Segundo Bolsonaro, a indicação de outro parlamentar do DEM trata-se de uma coincidência, já que as escolhas que vem fazendo para o seu ministério não passam pelo crivo dos partidos, mas pelas bancadas temáticas relacionadas a cada área. “Onyx sempre esteve comigo, muito antes do primeiro turno. A dona Tereza Cristina é do DEM, mas foi uma indicação da bancada. Mandetta também. Parlamentares dos mais variados partidos indicaram o nome dele.
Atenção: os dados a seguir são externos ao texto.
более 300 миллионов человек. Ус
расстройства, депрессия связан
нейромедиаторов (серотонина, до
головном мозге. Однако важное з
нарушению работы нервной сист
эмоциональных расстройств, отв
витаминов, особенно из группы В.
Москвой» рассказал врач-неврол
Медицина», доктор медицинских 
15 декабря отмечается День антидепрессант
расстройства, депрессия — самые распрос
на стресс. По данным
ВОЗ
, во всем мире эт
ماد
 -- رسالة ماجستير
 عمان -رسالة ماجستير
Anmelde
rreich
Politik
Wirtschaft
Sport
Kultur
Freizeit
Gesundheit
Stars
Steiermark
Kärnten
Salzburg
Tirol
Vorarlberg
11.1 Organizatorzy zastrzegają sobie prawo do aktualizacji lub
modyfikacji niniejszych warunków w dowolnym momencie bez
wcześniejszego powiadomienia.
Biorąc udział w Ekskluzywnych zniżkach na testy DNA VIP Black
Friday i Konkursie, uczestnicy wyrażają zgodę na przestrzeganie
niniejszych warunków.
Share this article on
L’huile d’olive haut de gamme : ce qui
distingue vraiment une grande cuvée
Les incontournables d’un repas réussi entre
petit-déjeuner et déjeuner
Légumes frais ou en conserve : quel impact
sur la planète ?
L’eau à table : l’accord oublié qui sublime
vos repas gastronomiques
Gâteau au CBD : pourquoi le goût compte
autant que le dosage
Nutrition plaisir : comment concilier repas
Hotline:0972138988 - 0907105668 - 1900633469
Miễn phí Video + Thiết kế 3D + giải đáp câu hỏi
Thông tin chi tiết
Por coincidência, eles pertencem ao mesmo partido”.
Embora o novo presidente tenha ressaltado que os nomes escolhidos não sejam “indicações para atender interesses político-partidário, mas sim interesses especificamente das áreas de saúde e agricultura”, o parlamento funciona a partir das relações partidárias, focando o equilíbrio de forças.
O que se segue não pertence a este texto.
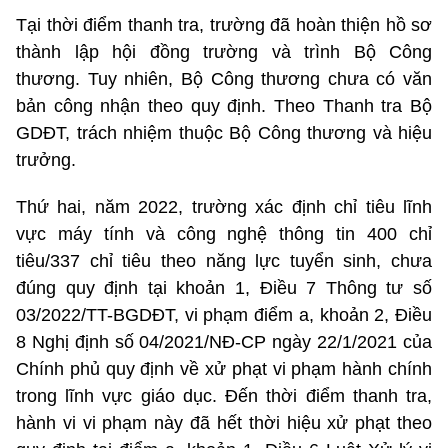
Tại thời điểm thanh tra, trường đã hoàn thiện hồ sơ
thành lập hội đồng trường và trình Bộ Công
thương. Tuy nhiên, Bộ Công thương chưa có văn
bản công nhận theo quy định. Theo Thanh tra Bộ
GDĐT, trách nhiệm thuộc Bộ Công thương và hiệu
trưởng.
Thứ hai, năm 2022, trường xác định chỉ tiêu lĩnh
vực máy tính và công nghệ thông tin 400 chỉ
tiêu/337 chỉ tiêu theo năng lực tuyển sinh, chưa
đúng quy định tại khoản 1, Điều 7 Thông tư số
03/2022/TT-BGDĐT, vi phạm điểm a, khoản 2, Điều
8 Nghị định số 04/2021/NĐ-CP ngày 22/1/2021 của
Chính phủ quy định về xử phạt vi phạm hành chính
trong lĩnh vực giáo dục. Đến thời điểm thanh tra,
hành vi vi phạm này đã hết thời hiệu xử phạt theo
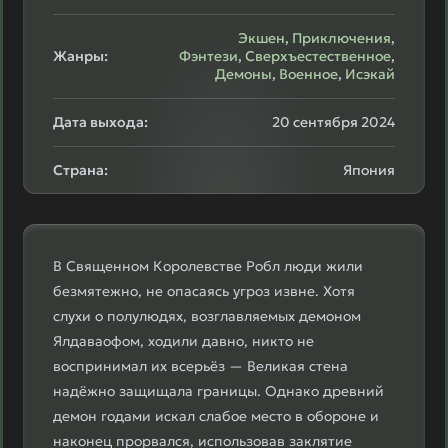
Экшен
,
Приключения
,
Жанры:
Фэнтези
,
Сверхъестественное
,
Демоны
,
Военное
,
Исэкай
Дата выхода:
20 сентября 2024
Страна:
Япония
В Священном Королевстве Робл люди жили
безмятежно, не опасаясь угроз извне. Хотя
слухи о полулюдях, возглавляемых демоном
Ялдаваофом, ходили давно, никто не
воспринимал их всерьёз — Великая стена
надёжно защищала границы. Однако древний
демон годами искал слабое место в обороне и
наконец прорвался, использовав заклятие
Por isso, a presença ostensiva do Democratas no governo – que pode ser ampliada caso se confirme o nome do deputado Mendonça Filho (DEM-PE) no Ministério da Educação – torna ainda mais complicada a recondução de Rodrigo Maia (DEM-RJ) à presidência da Câmara. Ele já não conta com o apoio de Bolsonaro, que declarou neutralidade para não entrar em questões internas da Câmara. Agora terá que convencer os seus pares de que, mesmo com o DEM compondo boa parte do primeiro escalão do Executivo, ele será a melhor escolha para a presidência da Casa.
Por isso, ontem, ao comentar a indicação de Mandetta, Maia fez questão de frisar que o deputado “é um grande quadro, mas a indicação foi exclusiva do presidente. O presidente tem direito de escolher entre os brasileiros aqueles que vão participar da sua gestão”.
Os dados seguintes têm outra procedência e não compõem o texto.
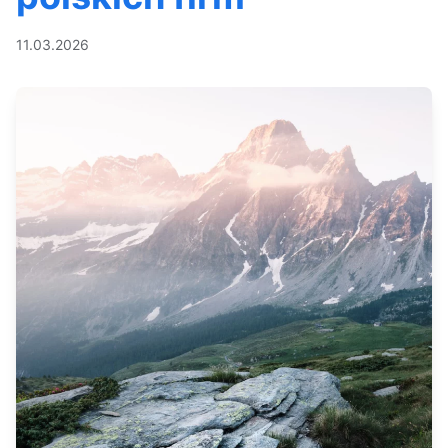
11.03.2026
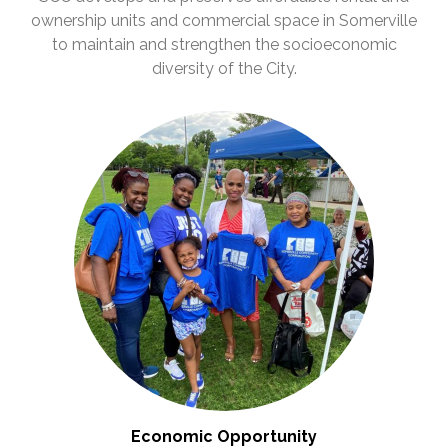
ownership units and commercial space in Somerville
to maintain and strengthen the socioeconomic
diversity of the City.
Economic Opportunity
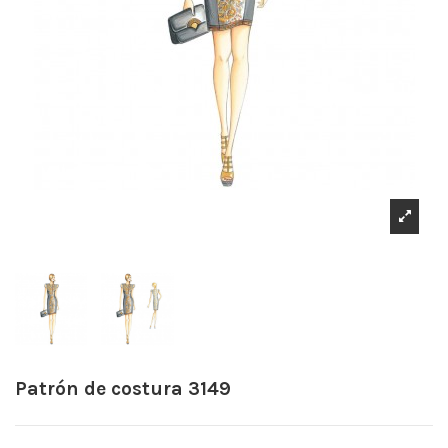
Patrón de costura 3149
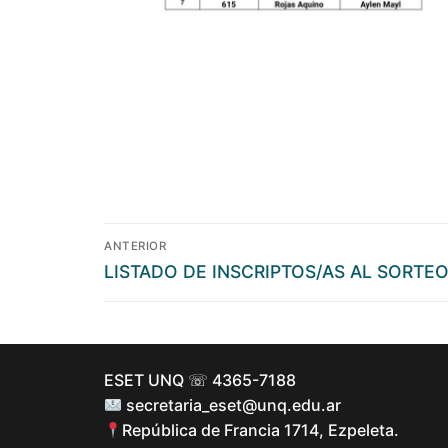
ANTERIOR
LISTADO DE INSCRIPTOS/AS AL SORTE
ESET UNQ ☏ 4365-7188
secretaria_eset@unq.edu.ar
República de Francia 1714, Ezpeleta.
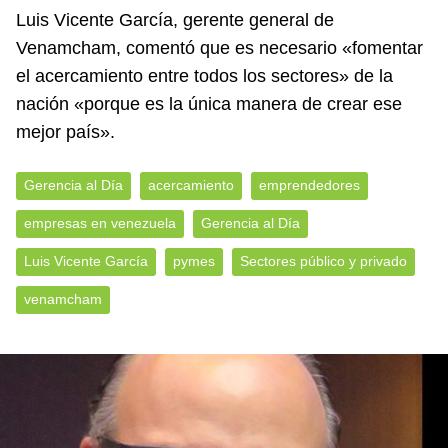
Luis Vicente García, gerente general de
Venamcham, comentó que es necesario «fomentar
el acercamiento entre todos los sectores» de la
nación «porque es la única manera de crear ese
mejor país».
Gerencia al Día
acercamiento
emprendedores
empresas en venezuela
Gerencia al Día
Luis Vicente García
pymes
Sectores público y privado
venamcham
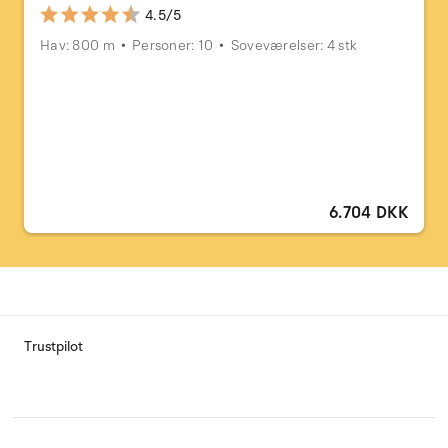
4.5/5
Hav: 800 m
Personer: 10
Soveværelser: 4 stk
6.704 DKK
Trustpilot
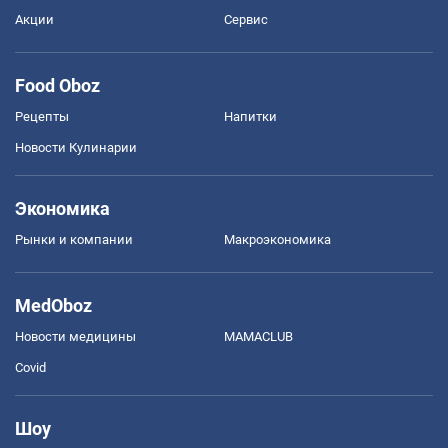
Акции
Сервис
Food Oboz
Рецепты
Напитки
Новости Кулинарии
Экономика
Рынки и компании
Mакроэкономика
MedOboz
Новости медицины
MAMACLUB
Covid
Шоу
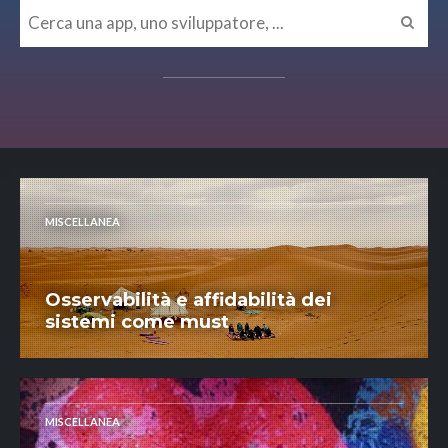
MISCELLANEA
Osservabilità e affidabilità dei
sistemi come must
MISCELLANEA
Segundo o novo presidente da República, a escolha do deputado teve o apoio de toda a Frente Parlamentar da Saúde, dos dirigentes das Santas Casas – a quem Bolsonaro fez questão de ouvir ontem, dos hospitais filantrópicos e do Conselho Federal de Medicina (CFM). “Foi quase uma unanimidade, a exemplo do que aconteceu com Tereza Cristina”, ressaltou.
Ao falar com jornalistas, o futuro ministro deu entonação política à crise do Mais Médicos, ao dizer que à época de sua implantação, o programa pareceu “que era muito mais um convênio entre Cuba e o PT, e não entre Cuba e o Brasil, porque não houve uma tratativa bilateral”.
Ontem, no entanto, o deputado admitiu que será estudada uma forma diferente do Revalida para a avaliação dos médicos. “Há possibilidade de se fazer avaliação em serviço, há possibilidade de se fazer ou uma série de medidas em que, ao mesmo tempo que resguarda a população, dá garantias da qualidade daquele profissional. O objetivo é esse agora, saber quais as ferramentas que serão utilizadas, isso vai depender de uma ampla discussão do setor”.
Bolsonaro também divulgou a manutenção do atual ministro da Transparência e Controladoria Geral da União (CGU), Wagner Rosário. “Ele está fazendo um trabalho exemplar e a decisão foi que o que está dando certo a gente vai manter”.